O Governo do Rio Grande do Sul, por meio da Secretaria da Agricultura, Pecuária, Produção Sustentável e Irrigação (Seapi), e a Associação Rede ILPF assinaram, nesta terça-feira (11/3), na Expodireto Cotrijal, em Não-Me-Toque, um acordo de cooperação técnica para a implantação do Integra RS, programa que se dedicará ao fomento da expansão no Estado do Sistema de Integração Lavoura-Pecuária-Floresta (ILPF).
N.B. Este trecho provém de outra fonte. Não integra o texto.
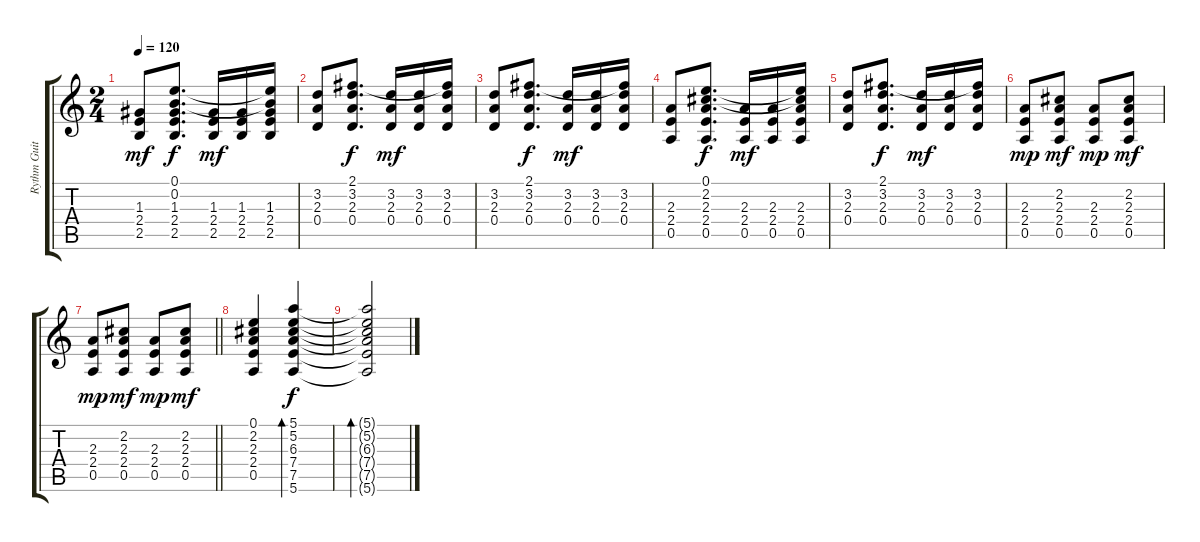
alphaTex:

\track ("Rythm Guitar" "Rythm Guit") {instrument acousticguitarsteel}
\staff {score tabs}
\tuning (E4 B3 G3 D3 A2 E2) {hide}
\ts (2 4)
\tempo 120
\clef g2
\ks c
(1.3 2.4 2.5).8{dy mf} (0.1 0.2 1.3 2.4 2.5).8{d dy f} (1.3 2.4 2.5).16{dy mf} (1.3 2.4 2.5).16 (0.1{t} 0.2{t} 1.3 2.4 2.5).16 |
(3.2 2.3 0.4).8 (2.1 3.2 2.3 0.4).8{d dy f} (3.2 2.3 0.4).16{dy mf} (3.2 2.3 0.4).16 (2.1{t} 3.2 2.3 0.4).16 |
(3.2 2.3 0.4).8 (2.1 3.2 2.3 0.4).8{d dy f} (3.2 2.3 0.4).16{dy mf} (3.2 2.3 0.4).16 (2.1{t} 3.2 2.3 0.4).16 |
(2.3 2.4 0.5).8 (0.1 2.2 2.3 2.4 0.5).8{d dy f} (2.3 2.4 0.5).16{dy mf} (2.3 2.4 0.5).16 (0.1{t} 2.2{t} 2.3 2.4 0.5).16 |
(3.2 2.3 0.4).8 (2.1 3.2 2.3 0.4).8{d dy f} (3.2 2.3 0.4).16{dy mf} (3.2 2.3 0.4).16 (2.1{t} 3.2 2.3 0.4).16 |
(2.3 2.4 0.5).8{dy mp} (2.2 2.3 2.4 0.5).8{dy mf} (2.3 2.4 0.5).8{dy mp} (2.2 2.3 2.4 0.5).8{dy mf} |
\barLineRight lightlight
(2.3 2.4 0.5).8{dy mp} (2.2 2.3 2.4 0.5).8{dy mf} (2.3 2.4 0.5).8{dy mp} (2.2 2.3 2.4 0.5).8{dy mf} |
(0.1 2.2 2.3 2.4 0.5).4 (5.1 5.2 6.3 7.4 7.5 5.6).4{bd 120 dy f} |
(5.1{t} 5.2{t} 6.3{t} 7.4{t} 7.5{t} 5.6{t}).2{bd 120}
O convênio tem como objetivo identificar áreas estratégicas para a adoção do Sistema ILPF, com ênfase na intensificação sustentável, além de promover uma agenda de difusão de conhecimento e tecnologias relacionadas ao tema. As ações previstas incluem dias de campo, encontros técnicos e workshops, destacando as oportunidades socioeconômicas e ambientais do sistema para o setor agropecuário gaúcho.
Participaram da assinatura do acordo o vice-governador Gabriel Souza, o titular da Seapi, Clair Kuhn, o diretor-presidente da Rede ILPF, Francisco Matturro, e do coordenador do Plano ABC+RS, Jackson Brilhante. Gabriel, que é médico veterinário, recordou o aprendeu na faculdade sobre a integração lavoura-pecuária, a qual considera essencial.
"A integração com florestas não só aumenta a produtividade e a eficiência do uso da terra, como também contribui para uma agricultura mais sustentável, emitindo menos carbono. O governador Eduardo Leite sempre enfatiza a necessidade de uma agricultura que respeite nosso compromisso com a sustentabilidade", destacou o vice governador.
E acrescentou: "Para alcançarmos nossas metas de redução de emissões, cremos que o futuro do agronegócio está na integração de diferentes culturas. E é por isso que buscamos um acordo de cooperação técnica com a Rede LPF. É uma prioridade para o nosso Estado apoiar e desenvolver um setor primário mais sustentável".
A iniciativa faz parte do programa Integra Rede ILPF, já consolidado em São Paulo com o Integra SP. O primeiro passo será a capacitação de profissionais do Instituto Rio Grandense do Arroz (Irga), referência em pesquisa e desenvolvimento da orizicultura, e da Associação Rio-Grandense de Empreendimentos de Assistência Técnica e Extensão Rural (Emater/RS-Ascar), voltada ao fortalecimento da agropecuária gaúcha.
“A ciência e o estudo demonstraram ao longo dos anos a evolução para a agropecuária gaúcha. Com esse acordo assinado agora, temos a oportunidade em nossas mãos de fazermos mais. Sem dúvida, essa é uma atividade que vai integrar a lavoura-pecuária-floresta e levar mais renda aos produtores”, afirmou Clair.
O cronograma de 2025 prevê treinamentos presenciais e on-line, elaborados em parceria com técnicos locais para mapear os potenciais e desafios dos sistemas ILPF. O objetivo é impulsionar a renda do produtor na mesma área, garantindo sustentabilidade e promovendo sua emancipação econômica.
“A integração lavoura-pecuária-floresta significa a emancipação do produtor. De que forma? Porque tem uma renda de curto prazo, que são as lavouras de cereais. Tem o gado no médio prazo e o componente florestal no longo prazo. Estamos lá por propósito. As empresas que apoiam a rede são com o propósito de melhoria do Índice de Desenvolvimento Humano, a vida das pessoas ou a estrada onde andam”, ressaltou Matturro.
Sobre o Sistema ILPF
A ILPF é uma estratégia de produção que combina diferentes sistemas produtivos: agrícolas, pecuários e florestais em uma mesma área, seja em consórcio, sucessão ou em rotação de culturas, gerando benefícios para todas as atividades.
A prática intensifica de modo sustentável o uso da terra, protege e fertiliza o solo, promove a economia de insumos e a consequente redução de custos. Simultaneamente ela eleva a produtividade em uma mesma área, diversificando a produção e as fontes de receita. Além disso, o sistema é ambientalmente correto, com baixa emissão de gases de efeito estufa e capaz de sequestrar carbono da atmosfera.
As culturas agrícolas de grãos (soja e milho) e a produção de fibras (algodão) podem ser utilizadas na ILPF. A modalidade pecuária contempla sobretudo a bovinocultura de corte ou de leite, ao passo que a parte florestal abrange a silvicultura, com destaque, por exemplo, para o plantio de eucaliptos. Diferentemente do que acredita o senso comum, a ILPF pode ser adaptada para pequenas, médias e grandes propriedades em todos os biomas brasileiros.